== Document segment ==

========================================================================

Triticum araraticum

Scientific classification
- Kingdom: Plantae
- Clade: Tracheophytes
- Clade: Angiosperms
- Clade: Monocots
- Clade: Commelinids
- Order: Poales
- Family: Poaceae
- Subfamily: Pooideae
- Genus: Triticum
- Species: T. araraticum
- Binomial name: Triticum araraticum Jakubz

= Triticum araraticum =

- Genus: Triticum
- Species: araraticum
- Authority: Jakubz

Species of grass

Triticum araraticum (Araratian wild emmer or Armenian wild emmer) is a wild tetraploid species of wheat. T. araraticum is one of the least studied wheat species in the world.

========================================================================

== Input data ==
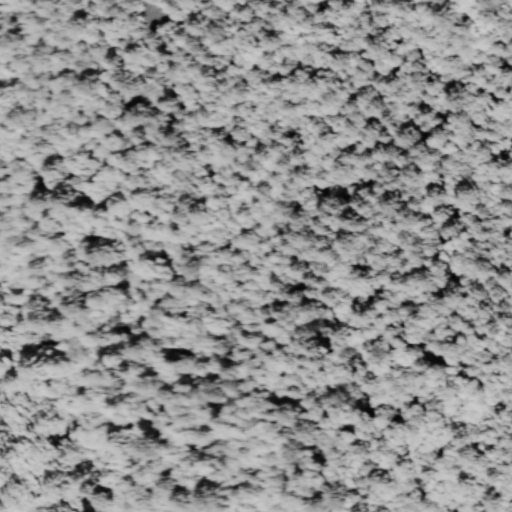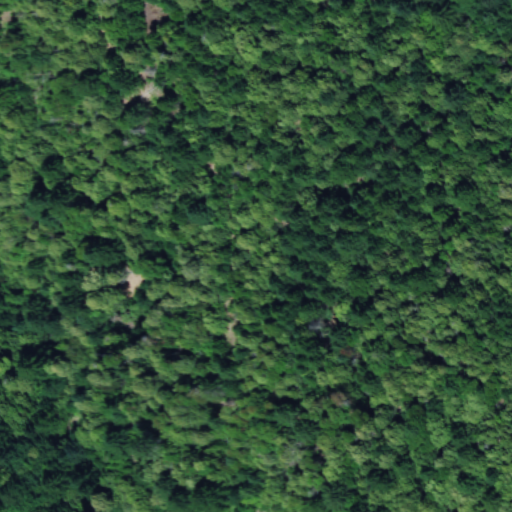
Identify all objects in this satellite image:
road: (231, 433)
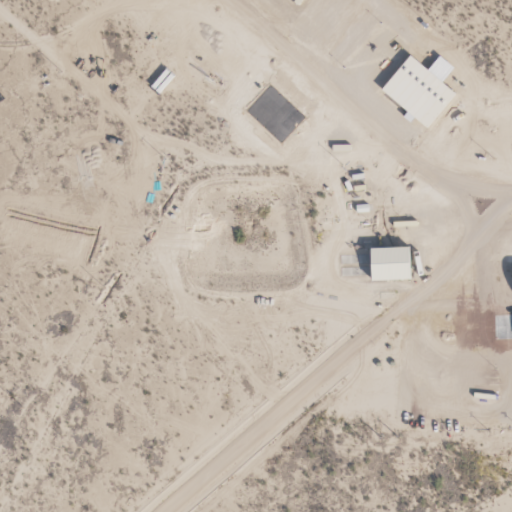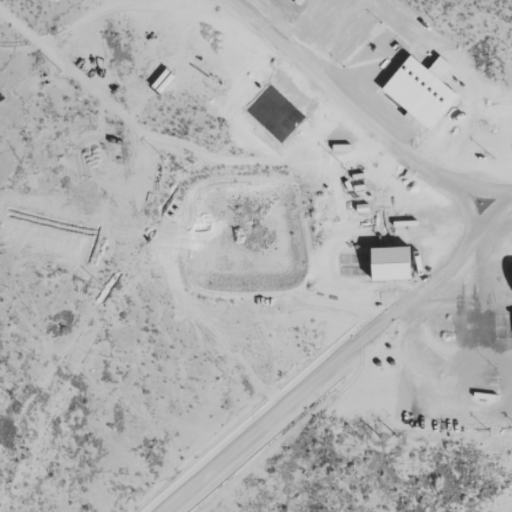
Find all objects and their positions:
road: (398, 153)
road: (408, 218)
building: (389, 257)
building: (388, 263)
road: (336, 355)
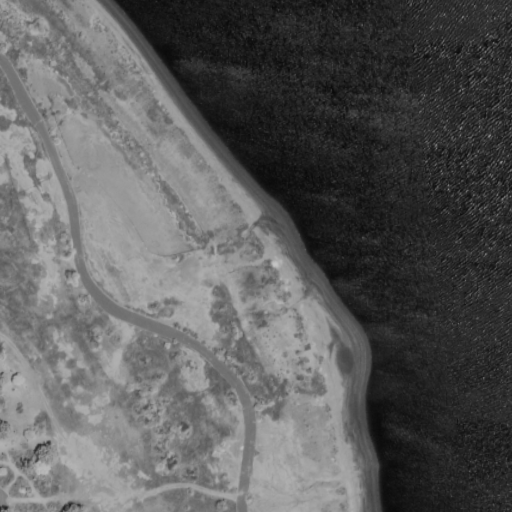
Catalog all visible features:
park: (139, 299)
road: (120, 301)
road: (2, 501)
road: (2, 509)
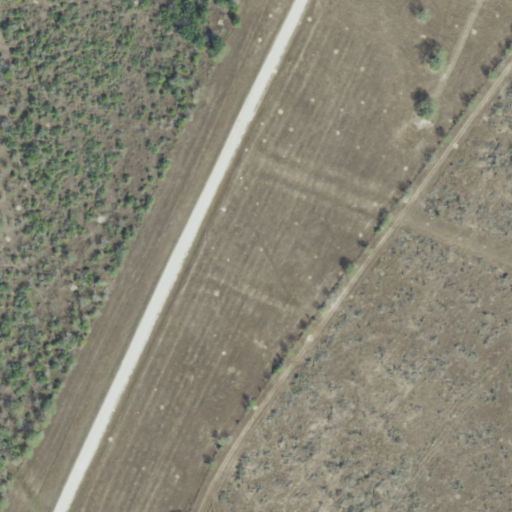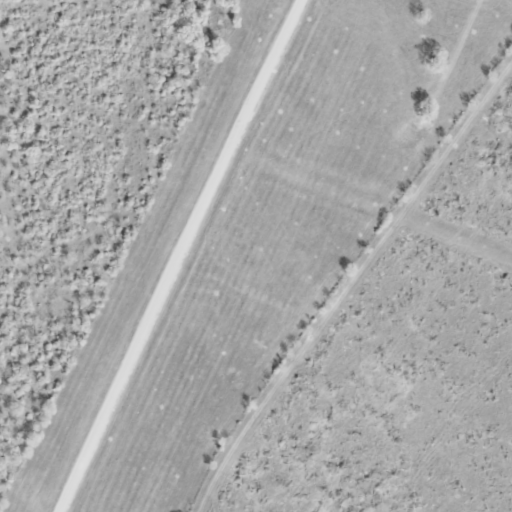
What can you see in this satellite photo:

========================================================================

== Activities ==
1. Reproduce everything in the Triticum araraticum text from "Triticum araraticum (Araratian" down to "in the world.".
2. Which clades does the Triticum araraticum text list in its scientific classification?
The material after the Triticum araraticum text stands apart from it.

== Solutions in order ==
1.
Triticum araraticum (Araratian wild emmer or Armenian wild emmer) is a wild tetraploid species of wheat. T. araraticum is one of the least studied wheat species in the world.

2.
- Tracheophytes
- Angiosperms
- Monocots
- Commelinids